# START OF Available data
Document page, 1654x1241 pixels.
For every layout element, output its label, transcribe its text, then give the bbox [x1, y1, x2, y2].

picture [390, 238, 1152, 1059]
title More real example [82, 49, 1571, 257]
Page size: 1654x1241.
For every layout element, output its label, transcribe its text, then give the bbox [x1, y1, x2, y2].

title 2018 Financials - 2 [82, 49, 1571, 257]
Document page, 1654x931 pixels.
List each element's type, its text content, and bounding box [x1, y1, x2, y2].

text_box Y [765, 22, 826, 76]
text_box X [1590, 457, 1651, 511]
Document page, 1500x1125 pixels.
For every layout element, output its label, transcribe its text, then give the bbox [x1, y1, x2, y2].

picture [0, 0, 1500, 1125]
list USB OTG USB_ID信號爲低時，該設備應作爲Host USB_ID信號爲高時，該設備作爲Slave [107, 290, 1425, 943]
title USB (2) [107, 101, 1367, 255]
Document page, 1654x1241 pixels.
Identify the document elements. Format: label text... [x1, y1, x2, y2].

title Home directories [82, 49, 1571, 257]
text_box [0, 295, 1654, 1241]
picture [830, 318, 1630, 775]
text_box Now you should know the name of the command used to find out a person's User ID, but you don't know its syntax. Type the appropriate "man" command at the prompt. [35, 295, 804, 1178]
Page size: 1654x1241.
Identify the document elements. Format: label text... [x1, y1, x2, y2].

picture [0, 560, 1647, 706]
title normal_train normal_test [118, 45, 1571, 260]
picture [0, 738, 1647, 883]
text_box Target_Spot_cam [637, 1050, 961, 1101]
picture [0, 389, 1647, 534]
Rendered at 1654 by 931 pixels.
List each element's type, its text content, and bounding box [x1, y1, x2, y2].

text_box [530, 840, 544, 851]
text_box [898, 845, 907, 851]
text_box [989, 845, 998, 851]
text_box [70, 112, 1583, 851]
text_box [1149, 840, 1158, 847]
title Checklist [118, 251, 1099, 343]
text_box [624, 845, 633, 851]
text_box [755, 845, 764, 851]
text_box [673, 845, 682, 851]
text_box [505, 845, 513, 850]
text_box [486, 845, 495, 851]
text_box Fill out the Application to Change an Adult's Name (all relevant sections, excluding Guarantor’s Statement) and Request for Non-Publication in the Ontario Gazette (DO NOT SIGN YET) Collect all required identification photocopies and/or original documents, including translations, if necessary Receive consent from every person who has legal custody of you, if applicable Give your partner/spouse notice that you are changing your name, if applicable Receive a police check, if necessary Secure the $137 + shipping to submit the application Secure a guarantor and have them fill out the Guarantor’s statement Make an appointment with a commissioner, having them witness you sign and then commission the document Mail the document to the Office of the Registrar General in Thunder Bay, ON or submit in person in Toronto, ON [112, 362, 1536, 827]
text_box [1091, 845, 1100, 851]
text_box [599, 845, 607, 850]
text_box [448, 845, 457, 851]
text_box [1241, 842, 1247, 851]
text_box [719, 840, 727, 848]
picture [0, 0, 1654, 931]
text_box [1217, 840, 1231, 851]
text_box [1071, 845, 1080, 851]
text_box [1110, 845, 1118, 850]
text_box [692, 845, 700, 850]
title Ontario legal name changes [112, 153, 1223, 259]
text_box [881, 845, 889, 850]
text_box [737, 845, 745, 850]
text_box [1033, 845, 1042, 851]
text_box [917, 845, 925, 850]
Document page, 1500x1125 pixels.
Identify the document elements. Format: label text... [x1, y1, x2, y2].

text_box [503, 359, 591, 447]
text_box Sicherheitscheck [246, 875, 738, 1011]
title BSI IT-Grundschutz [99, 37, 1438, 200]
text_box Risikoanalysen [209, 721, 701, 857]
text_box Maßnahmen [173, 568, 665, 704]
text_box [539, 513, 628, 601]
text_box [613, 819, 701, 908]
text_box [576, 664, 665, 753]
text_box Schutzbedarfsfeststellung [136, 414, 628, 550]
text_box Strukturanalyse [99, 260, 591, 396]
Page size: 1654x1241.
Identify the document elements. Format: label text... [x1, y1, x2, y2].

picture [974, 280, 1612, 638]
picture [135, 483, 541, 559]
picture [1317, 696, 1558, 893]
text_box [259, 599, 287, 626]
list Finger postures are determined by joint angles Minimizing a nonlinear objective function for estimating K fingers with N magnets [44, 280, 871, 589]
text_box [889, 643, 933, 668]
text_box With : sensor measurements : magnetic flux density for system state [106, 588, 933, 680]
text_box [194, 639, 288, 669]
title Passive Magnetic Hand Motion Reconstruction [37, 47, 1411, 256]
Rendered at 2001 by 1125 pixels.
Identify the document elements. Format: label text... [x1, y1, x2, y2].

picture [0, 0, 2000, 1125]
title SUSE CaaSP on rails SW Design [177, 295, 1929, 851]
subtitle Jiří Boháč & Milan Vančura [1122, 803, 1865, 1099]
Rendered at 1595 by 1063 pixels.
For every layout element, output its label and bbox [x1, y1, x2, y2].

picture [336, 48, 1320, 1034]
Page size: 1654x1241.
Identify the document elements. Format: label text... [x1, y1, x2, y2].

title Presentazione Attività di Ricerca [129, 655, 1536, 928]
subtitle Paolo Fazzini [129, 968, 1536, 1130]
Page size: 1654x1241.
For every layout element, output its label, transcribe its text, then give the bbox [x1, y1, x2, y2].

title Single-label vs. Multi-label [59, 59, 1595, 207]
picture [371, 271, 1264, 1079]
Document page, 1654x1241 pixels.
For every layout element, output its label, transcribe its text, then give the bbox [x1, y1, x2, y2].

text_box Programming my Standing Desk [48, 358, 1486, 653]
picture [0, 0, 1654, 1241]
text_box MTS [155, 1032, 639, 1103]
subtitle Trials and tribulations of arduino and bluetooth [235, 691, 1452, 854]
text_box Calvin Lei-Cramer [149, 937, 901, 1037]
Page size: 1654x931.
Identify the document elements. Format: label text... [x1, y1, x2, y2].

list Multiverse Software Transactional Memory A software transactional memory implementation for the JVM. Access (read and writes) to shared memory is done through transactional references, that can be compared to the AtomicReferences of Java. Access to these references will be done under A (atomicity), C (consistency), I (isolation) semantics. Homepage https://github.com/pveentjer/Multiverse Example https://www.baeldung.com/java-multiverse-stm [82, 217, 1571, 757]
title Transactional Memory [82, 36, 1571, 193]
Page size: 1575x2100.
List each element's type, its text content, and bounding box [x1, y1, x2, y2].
# END OF Available data
Copy these lines out unchanged, covering every entry from start to finish.

▶ **Full response**:
Document page, 1654x1241 pixels.
For every layout element, output its label, transcribe its text, then give the bbox [x1, y1, x2, y2].

picture [390, 238, 1152, 1059]
title More real example [82, 49, 1571, 257]
Page size: 1654x1241.
For every layout element, output its label, transcribe its text, then give the bbox [x1, y1, x2, y2].

title 2018 Financials - 2 [82, 49, 1571, 257]
Document page, 1654x931 pixels.
List each element's type, its text content, and bounding box [x1, y1, x2, y2].

text_box Y [765, 22, 826, 76]
text_box X [1590, 457, 1651, 511]
Document page, 1500x1125 pixels.
For every layout element, output its label, transcribe its text, then give the bbox [x1, y1, x2, y2].

picture [0, 0, 1500, 1125]
list USB OTG USB_ID信號爲低時，該設備應作爲Host USB_ID信號爲高時，該設備作爲Slave [107, 290, 1425, 943]
title USB (2) [107, 101, 1367, 255]
Document page, 1654x1241 pixels.
Identify the document elements. Format: label text... [x1, y1, x2, y2].

title Home directories [82, 49, 1571, 257]
text_box [0, 295, 1654, 1241]
picture [830, 318, 1630, 775]
text_box Now you should know the name of the command used to find out a person's User ID, but you don't know its syntax. Type the appropriate "man" command at the prompt. [35, 295, 804, 1178]
Page size: 1654x1241.
Identify the document elements. Format: label text... [x1, y1, x2, y2].

picture [0, 560, 1647, 706]
title normal_train normal_test [118, 45, 1571, 260]
picture [0, 738, 1647, 883]
text_box Target_Spot_cam [637, 1050, 961, 1101]
picture [0, 389, 1647, 534]
Rendered at 1654 by 931 pixels.
List each element's type, its text content, and bounding box [x1, y1, x2, y2].

text_box [530, 840, 544, 851]
text_box [898, 845, 907, 851]
text_box [989, 845, 998, 851]
text_box [70, 112, 1583, 851]
text_box [1149, 840, 1158, 847]
title Checklist [118, 251, 1099, 343]
text_box [624, 845, 633, 851]
text_box [755, 845, 764, 851]
text_box [673, 845, 682, 851]
text_box [505, 845, 513, 850]
text_box [486, 845, 495, 851]
text_box Fill out the Application to Change an Adult's Name (all relevant sections, excluding Guarantor’s Statement) and Request for Non-Publication in the Ontario Gazette (DO NOT SIGN YET) Collect all required identification photocopies and/or original documents, including translations, if necessary Receive consent from every person who has legal custody of you, if applicable Give your partner/spouse notice that you are changing your name, if applicable Receive a police check, if necessary Secure the $137 + shipping to submit the application Secure a guarantor and have them fill out the Guarantor’s statement Make an appointment with a commissioner, having them witness you sign and then commission the document Mail the document to the Office of the Registrar General in Thunder Bay, ON or submit in person in Toronto, ON [112, 362, 1536, 827]
text_box [1091, 845, 1100, 851]
text_box [599, 845, 607, 850]
text_box [448, 845, 457, 851]
text_box [1241, 842, 1247, 851]
text_box [719, 840, 727, 848]
picture [0, 0, 1654, 931]
text_box [1217, 840, 1231, 851]
text_box [1071, 845, 1080, 851]
text_box [1110, 845, 1118, 850]
text_box [692, 845, 700, 850]
title Ontario legal name changes [112, 153, 1223, 259]
text_box [881, 845, 889, 850]
text_box [737, 845, 745, 850]
text_box [1033, 845, 1042, 851]
text_box [917, 845, 925, 850]
Document page, 1500x1125 pixels.
Identify the document elements. Format: label text... [x1, y1, x2, y2].

text_box [503, 359, 591, 447]
text_box Sicherheitscheck [246, 875, 738, 1011]
title BSI IT-Grundschutz [99, 37, 1438, 200]
text_box Risikoanalysen [209, 721, 701, 857]
text_box Maßnahmen [173, 568, 665, 704]
text_box [539, 513, 628, 601]
text_box [613, 819, 701, 908]
text_box [576, 664, 665, 753]
text_box Schutzbedarfsfeststellung [136, 414, 628, 550]
text_box Strukturanalyse [99, 260, 591, 396]
Page size: 1654x1241.
Identify the document elements. Format: label text... [x1, y1, x2, y2].

picture [974, 280, 1612, 638]
picture [135, 483, 541, 559]
picture [1317, 696, 1558, 893]
text_box [259, 599, 287, 626]
list Finger postures are determined by joint angles Minimizing a nonlinear objective function for estimating K fingers with N magnets [44, 280, 871, 589]
text_box [889, 643, 933, 668]
text_box With : sensor measurements : magnetic flux density for system state [106, 588, 933, 680]
text_box [194, 639, 288, 669]
title Passive Magnetic Hand Motion Reconstruction [37, 47, 1411, 256]
Rendered at 2001 by 1125 pixels.
Identify the document elements. Format: label text... [x1, y1, x2, y2].

picture [0, 0, 2000, 1125]
title SUSE CaaSP on rails SW Design [177, 295, 1929, 851]
subtitle Jiří Boháč & Milan Vančura [1122, 803, 1865, 1099]
Rendered at 1595 by 1063 pixels.
For every layout element, output its label and bbox [x1, y1, x2, y2].

picture [336, 48, 1320, 1034]
Page size: 1654x1241.
Identify the document elements. Format: label text... [x1, y1, x2, y2].

title Presentazione Attività di Ricerca [129, 655, 1536, 928]
subtitle Paolo Fazzini [129, 968, 1536, 1130]
Page size: 1654x1241.
For every layout element, output its label, transcribe its text, then give the bbox [x1, y1, x2, y2].

title Single-label vs. Multi-label [59, 59, 1595, 207]
picture [371, 271, 1264, 1079]
Document page, 1654x1241 pixels.
For every layout element, output its label, transcribe its text, then give the bbox [x1, y1, x2, y2].

text_box Programming my Standing Desk [48, 358, 1486, 653]
picture [0, 0, 1654, 1241]
text_box MTS [155, 1032, 639, 1103]
subtitle Trials and tribulations of arduino and bluetooth [235, 691, 1452, 854]
text_box Calvin Lei-Cramer [149, 937, 901, 1037]
Page size: 1654x931.
Identify the document elements. Format: label text... [x1, y1, x2, y2].

list Multiverse Software Transactional Memory A software transactional memory implementation for the JVM. Access (read and writes) to shared memory is done through transactional references, that can be compared to the AtomicReferences of Java. Access to these references will be done under A (atomicity), C (consistency), I (isolation) semantics. Homepage https://github.com/pveentjer/Multiverse Example https://www.baeldung.com/java-multiverse-stm [82, 217, 1571, 757]
title Transactional Memory [82, 36, 1571, 193]
Page size: 1575x2100.
List each element's type, its text content, and bounding box [x1, y1, x2, y2].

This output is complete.